Input: Begin

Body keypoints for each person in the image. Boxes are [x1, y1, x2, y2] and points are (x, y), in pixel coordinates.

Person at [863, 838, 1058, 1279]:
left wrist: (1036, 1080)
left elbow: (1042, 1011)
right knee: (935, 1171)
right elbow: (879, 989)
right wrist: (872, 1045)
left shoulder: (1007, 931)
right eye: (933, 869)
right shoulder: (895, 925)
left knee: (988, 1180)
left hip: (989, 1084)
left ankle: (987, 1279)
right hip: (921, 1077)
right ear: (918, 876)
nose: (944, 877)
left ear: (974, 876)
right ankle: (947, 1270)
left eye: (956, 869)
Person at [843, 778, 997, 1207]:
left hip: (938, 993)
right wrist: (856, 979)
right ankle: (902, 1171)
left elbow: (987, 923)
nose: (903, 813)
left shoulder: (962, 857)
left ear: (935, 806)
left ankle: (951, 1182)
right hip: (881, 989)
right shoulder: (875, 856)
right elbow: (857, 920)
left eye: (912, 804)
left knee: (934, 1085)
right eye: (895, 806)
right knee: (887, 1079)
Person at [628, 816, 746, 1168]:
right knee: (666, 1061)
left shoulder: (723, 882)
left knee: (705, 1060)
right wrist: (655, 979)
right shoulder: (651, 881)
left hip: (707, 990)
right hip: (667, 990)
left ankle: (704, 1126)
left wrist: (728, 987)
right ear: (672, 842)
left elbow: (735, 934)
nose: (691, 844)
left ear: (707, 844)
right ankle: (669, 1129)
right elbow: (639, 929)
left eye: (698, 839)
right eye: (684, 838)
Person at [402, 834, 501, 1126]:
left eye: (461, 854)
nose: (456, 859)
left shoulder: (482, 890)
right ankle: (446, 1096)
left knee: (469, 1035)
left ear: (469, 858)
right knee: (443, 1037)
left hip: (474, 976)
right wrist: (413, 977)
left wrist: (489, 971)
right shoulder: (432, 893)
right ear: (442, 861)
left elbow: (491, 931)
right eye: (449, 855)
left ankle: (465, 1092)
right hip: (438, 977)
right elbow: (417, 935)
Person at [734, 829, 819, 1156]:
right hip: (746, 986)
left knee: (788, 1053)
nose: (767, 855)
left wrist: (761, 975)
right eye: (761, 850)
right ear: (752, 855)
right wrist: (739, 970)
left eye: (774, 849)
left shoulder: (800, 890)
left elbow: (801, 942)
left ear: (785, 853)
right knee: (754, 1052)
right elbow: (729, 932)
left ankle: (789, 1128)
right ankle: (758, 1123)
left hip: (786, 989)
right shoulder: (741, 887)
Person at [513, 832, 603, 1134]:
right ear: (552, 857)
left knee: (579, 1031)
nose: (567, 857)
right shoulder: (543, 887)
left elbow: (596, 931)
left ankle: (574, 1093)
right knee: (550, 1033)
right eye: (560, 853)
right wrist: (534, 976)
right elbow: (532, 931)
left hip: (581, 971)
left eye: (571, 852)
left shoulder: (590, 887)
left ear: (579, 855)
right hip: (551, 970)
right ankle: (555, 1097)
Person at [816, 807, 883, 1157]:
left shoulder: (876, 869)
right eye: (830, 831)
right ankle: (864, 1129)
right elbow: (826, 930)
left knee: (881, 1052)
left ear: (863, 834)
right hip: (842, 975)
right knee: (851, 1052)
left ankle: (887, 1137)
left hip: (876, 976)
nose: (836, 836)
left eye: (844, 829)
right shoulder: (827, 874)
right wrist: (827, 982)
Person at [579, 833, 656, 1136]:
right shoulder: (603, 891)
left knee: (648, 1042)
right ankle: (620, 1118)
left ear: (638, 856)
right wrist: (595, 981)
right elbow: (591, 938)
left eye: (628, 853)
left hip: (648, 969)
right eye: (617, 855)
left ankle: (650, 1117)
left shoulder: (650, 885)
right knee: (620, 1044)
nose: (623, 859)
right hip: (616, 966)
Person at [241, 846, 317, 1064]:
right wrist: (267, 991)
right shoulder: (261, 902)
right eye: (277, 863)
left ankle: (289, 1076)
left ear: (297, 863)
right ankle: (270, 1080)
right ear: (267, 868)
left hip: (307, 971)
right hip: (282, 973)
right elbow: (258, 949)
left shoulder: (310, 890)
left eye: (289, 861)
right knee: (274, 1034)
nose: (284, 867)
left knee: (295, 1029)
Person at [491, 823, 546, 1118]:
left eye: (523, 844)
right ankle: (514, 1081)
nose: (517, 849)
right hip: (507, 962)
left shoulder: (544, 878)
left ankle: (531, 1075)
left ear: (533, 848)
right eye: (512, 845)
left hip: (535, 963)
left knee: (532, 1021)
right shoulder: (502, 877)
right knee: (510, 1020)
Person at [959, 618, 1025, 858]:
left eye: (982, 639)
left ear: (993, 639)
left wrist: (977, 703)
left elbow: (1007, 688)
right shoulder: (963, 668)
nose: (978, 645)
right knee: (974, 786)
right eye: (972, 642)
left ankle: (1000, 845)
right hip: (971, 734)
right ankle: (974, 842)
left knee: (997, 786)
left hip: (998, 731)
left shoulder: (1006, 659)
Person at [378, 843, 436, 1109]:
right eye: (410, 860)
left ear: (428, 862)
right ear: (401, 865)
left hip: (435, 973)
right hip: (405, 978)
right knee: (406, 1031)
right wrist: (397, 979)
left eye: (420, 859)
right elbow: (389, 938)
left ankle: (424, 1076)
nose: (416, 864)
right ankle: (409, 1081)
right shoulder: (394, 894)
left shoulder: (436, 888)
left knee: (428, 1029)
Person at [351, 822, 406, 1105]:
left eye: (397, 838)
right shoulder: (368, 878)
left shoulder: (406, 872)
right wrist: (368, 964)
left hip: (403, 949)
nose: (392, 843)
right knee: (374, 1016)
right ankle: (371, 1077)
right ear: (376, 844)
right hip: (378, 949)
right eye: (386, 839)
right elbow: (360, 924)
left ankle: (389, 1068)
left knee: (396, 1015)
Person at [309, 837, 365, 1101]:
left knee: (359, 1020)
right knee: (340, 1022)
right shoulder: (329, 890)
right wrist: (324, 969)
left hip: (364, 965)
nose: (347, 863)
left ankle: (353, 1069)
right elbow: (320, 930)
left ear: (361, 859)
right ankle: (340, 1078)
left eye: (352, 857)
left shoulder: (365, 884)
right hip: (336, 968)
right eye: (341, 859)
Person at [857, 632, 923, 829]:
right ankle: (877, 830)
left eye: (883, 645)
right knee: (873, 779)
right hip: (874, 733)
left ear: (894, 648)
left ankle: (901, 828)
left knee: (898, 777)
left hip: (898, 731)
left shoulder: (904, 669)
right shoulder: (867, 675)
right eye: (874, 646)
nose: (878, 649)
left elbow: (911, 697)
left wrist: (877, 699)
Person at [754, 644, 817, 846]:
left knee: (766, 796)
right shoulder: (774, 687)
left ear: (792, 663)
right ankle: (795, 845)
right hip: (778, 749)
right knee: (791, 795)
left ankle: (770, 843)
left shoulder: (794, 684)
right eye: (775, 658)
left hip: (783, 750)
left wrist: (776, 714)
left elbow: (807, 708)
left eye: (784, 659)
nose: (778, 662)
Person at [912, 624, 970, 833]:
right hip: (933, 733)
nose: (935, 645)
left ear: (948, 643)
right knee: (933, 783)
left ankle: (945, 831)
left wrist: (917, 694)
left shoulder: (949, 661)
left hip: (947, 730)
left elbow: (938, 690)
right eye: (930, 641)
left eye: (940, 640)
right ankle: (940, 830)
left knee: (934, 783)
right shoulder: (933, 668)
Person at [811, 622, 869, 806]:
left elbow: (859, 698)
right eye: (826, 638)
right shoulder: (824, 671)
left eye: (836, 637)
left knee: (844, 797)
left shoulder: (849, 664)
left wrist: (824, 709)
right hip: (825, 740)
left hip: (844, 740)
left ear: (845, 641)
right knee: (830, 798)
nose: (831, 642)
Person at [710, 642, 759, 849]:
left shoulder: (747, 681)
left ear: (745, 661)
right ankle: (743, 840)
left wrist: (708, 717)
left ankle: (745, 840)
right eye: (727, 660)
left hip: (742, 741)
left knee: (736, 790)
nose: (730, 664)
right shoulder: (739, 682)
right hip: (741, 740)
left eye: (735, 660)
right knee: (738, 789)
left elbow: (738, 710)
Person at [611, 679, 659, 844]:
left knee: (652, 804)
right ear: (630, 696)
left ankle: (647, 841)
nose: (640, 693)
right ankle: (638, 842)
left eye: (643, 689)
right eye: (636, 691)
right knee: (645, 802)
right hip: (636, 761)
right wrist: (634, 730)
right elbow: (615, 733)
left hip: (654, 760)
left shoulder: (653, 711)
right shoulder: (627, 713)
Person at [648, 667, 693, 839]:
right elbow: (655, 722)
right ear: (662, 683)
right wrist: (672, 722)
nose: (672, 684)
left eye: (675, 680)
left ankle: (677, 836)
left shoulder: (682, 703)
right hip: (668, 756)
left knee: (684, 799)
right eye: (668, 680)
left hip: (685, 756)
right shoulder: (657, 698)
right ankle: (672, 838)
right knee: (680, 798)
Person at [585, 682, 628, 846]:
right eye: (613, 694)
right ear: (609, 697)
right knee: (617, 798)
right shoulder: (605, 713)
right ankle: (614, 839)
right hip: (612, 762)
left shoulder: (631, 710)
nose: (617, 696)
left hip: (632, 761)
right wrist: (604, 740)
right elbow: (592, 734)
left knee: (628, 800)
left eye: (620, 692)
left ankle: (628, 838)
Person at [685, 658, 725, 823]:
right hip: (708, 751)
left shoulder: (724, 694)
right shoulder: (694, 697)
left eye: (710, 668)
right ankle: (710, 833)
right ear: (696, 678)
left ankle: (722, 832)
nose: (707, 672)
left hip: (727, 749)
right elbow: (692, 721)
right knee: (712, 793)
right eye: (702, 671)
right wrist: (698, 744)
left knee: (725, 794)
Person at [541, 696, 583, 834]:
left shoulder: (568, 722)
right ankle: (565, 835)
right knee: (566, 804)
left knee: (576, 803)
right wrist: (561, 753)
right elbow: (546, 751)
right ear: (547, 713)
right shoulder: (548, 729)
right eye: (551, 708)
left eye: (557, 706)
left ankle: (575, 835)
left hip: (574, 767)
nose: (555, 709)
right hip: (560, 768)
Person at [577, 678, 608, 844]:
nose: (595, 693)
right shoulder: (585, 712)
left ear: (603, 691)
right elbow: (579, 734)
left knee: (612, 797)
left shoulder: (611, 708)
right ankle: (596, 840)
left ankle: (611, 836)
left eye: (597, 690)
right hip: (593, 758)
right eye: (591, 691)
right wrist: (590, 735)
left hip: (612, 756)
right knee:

Input: End

• _Work to be completed_: The reply should consist solely of the lines above from the one that has "left elbow: (491, 931)" through the one that has "right eye: (761, 850)", reproduced exactly.

• _Answer box_:
left elbow: (491, 931)
right eye: (449, 855)
left ankle: (465, 1092)
right hip: (438, 977)
right elbow: (417, 935)
Person at [734, 829, 819, 1156]:
right hip: (746, 986)
left knee: (788, 1053)
nose: (767, 855)
left wrist: (761, 975)
right eye: (761, 850)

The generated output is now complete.